Dear Members,
I would like to get advice on the following issue.
A sporting organisation holding FCRA registration has established a health care center PHC type in rural area in 2007 with foreign support. For the administrative purpose the organisation has created a Trust in 2010 consisting of the selected GB members from the same organisation and the land of the PHC is given to the Trust by the said organisation. So long the cost of PHC building construction, instruments, staff are maintained by the organisation based on an notary affidavit agreement with the Trust.
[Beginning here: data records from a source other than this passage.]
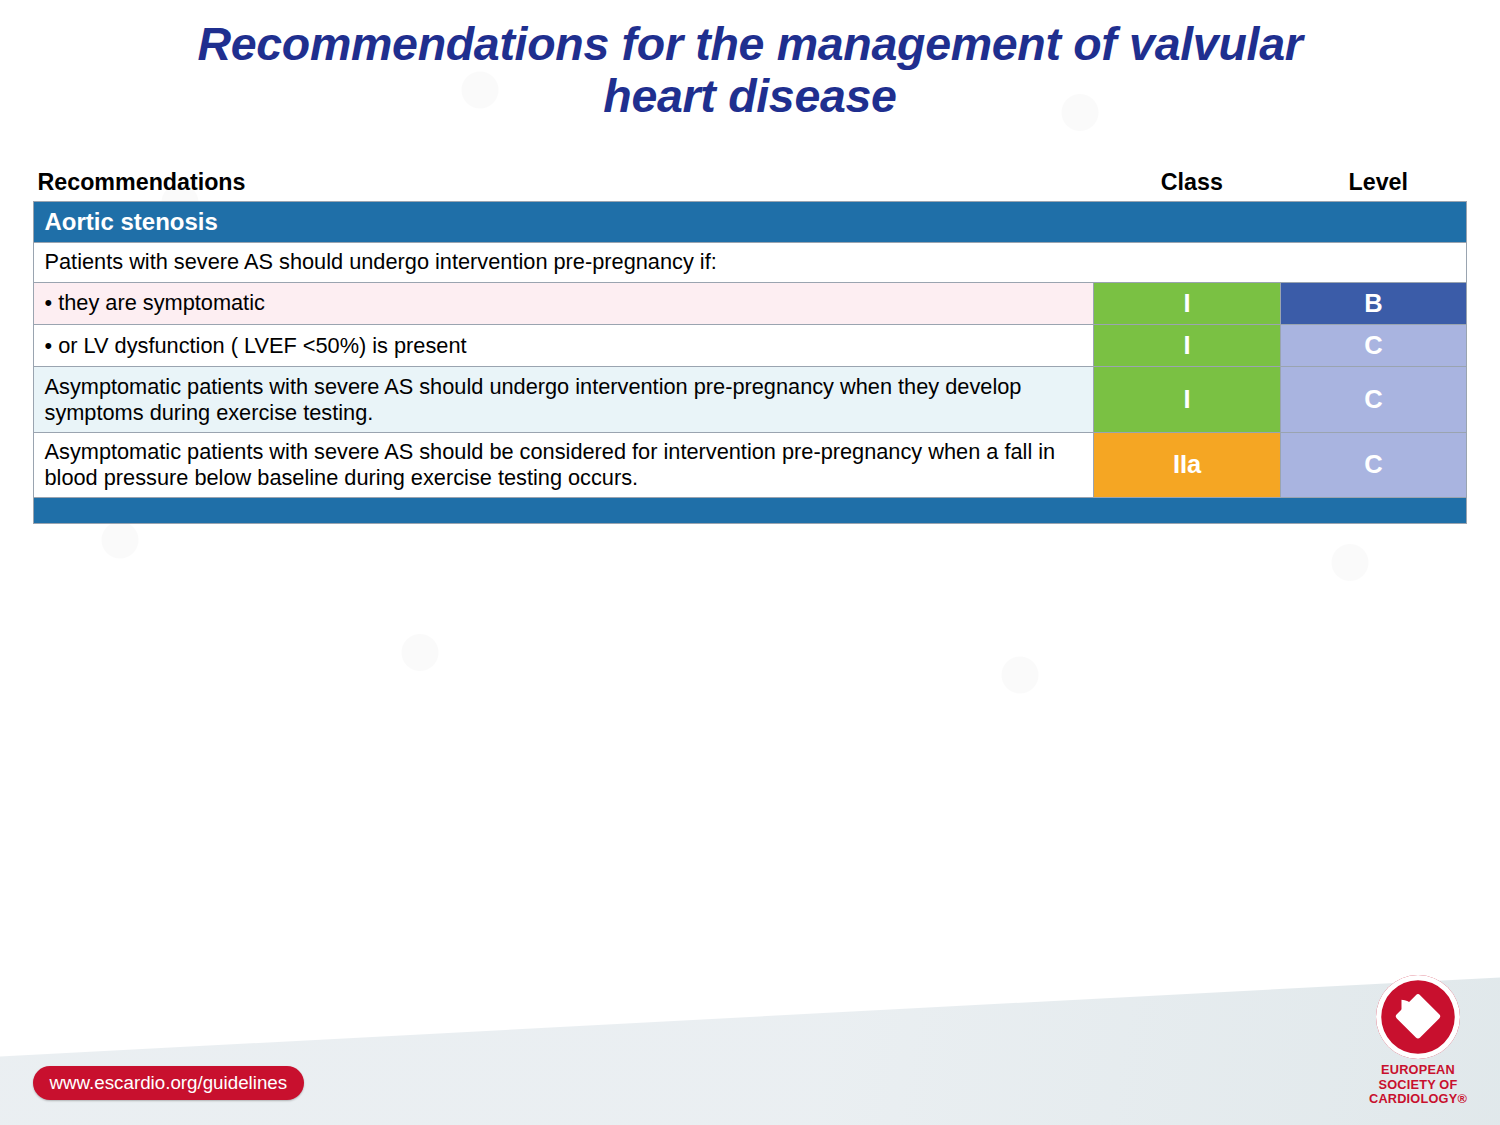Recommendations for the management of valvular
heart disease
Recommendations
Class
Level
| Aortic stenosis |
| Patients with severe AS should undergo intervention pre-pregnancy if: |
| • they are symptomatic | I | B |
| • or LV dysfunction ( LVEF <50%) is present | I | C |
| Asymptomatic patients with severe AS should undergo intervention pre-pregnancy when they develop symptoms during exercise testing. | I | C |
| Asymptomatic patients with severe AS should be considered for intervention pre-pregnancy when a fall in blood pressure below baseline during exercise testing occurs. | IIa | C |
www.escardio.org/guidelines
EUROPEAN
SOCIETY OF
CARDIOLOGY®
In August 2020 some amount of foreign grant (about 4.5 lac) is received by the organisation for rebuilding the PHC’s tin – shed completely overthrown by the severe cyclone Amphan and started to work in middle of September 2020 on request of the Trust. In the mean time the FCRA amendment bill becomes effective. Now I like to know whether the FCRA holding organisation can spend for the rebuilding of tin-shed of the Trust’s PHC though the organisation spends directly and keeping all accountability with it.
I request to give advice how the repairing and rebuilding of the shed can be possible from the grant received from abroad by the organisation?
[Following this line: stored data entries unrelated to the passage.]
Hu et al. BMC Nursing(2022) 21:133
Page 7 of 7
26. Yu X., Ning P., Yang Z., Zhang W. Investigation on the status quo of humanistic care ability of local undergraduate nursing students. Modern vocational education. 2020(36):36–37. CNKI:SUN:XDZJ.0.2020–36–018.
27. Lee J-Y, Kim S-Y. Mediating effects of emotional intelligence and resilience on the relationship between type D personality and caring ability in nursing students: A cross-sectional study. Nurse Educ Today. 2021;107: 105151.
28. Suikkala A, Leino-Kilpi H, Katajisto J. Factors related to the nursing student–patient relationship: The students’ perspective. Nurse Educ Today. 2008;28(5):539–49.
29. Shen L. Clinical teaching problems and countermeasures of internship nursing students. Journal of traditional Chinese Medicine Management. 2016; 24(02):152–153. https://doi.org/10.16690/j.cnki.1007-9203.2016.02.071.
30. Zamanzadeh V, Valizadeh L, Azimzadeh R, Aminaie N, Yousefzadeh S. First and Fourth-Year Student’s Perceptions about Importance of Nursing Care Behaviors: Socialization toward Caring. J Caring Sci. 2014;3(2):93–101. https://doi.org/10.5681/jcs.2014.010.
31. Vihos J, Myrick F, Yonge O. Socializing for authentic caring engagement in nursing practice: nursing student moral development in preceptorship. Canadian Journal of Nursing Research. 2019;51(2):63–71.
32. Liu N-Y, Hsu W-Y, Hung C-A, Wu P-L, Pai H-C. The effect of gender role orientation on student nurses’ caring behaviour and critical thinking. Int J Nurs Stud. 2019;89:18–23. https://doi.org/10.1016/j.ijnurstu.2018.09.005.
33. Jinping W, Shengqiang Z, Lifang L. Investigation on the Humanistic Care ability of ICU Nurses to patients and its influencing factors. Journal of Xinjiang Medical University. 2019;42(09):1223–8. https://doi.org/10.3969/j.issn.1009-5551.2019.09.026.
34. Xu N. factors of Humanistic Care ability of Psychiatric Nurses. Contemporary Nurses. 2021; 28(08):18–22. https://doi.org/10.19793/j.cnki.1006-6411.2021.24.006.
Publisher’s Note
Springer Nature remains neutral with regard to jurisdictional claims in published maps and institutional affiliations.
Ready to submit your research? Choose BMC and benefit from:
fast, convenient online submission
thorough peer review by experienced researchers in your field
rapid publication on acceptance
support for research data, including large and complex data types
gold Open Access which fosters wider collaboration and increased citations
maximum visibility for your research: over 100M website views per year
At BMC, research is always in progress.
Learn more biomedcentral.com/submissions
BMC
Please let me also have the suggestion what will be the utility of the grant if it is not permissible to spend for the purpose.
With best regards.
Samir Kr. Halder
Ashakiran Hospital Trust
I agree with what Mr. Subhash says.
Case A – If the Trust is not FC registered
If the Trust doesn’t have FC registration and if the land that was transferred was acquired out of FC funds then that violates the FCRA law. If the land was acquired out of LC funds then it is not a problem. Further without the FCRA registration, any FC money provided to the Trust for whatever purpose is not as per FCRA.
Case B-If the Trust is FC registered
However if the Trust has FC registration then, amount already received for the renovation by the Trust can be used until 31st March if the Trust doesn’t open the new SBI bank account by then. Any amount lying on the existing utilisation bank account or designated bank account will be unavailable for use after 31st March if the SBI bank account is not opened. Any new amount cannot be received as a second recipient by the Trust. The FC registered organisation (the donor in this case) cannot directly implement the project since the asset is in the Trust’s name. If the Trust is FC registered then it can request the second donor to request the original donor to directly send the funds to the Trust’s account.
What I understand, is that a Trust has been created for PHC, transferring the land & building to that Trust. Thus Trust is a separate legal entity. It is not clear if the Trust is also having a FCRA registration. If not, then any transfer of FC to the sporting organisation is not as per FCRA laws. Whatever you have done should have remained in the books of FCRA registered organisation. The project than would have belonged to the sporting organisation or the Trust should have taken FCRA registration.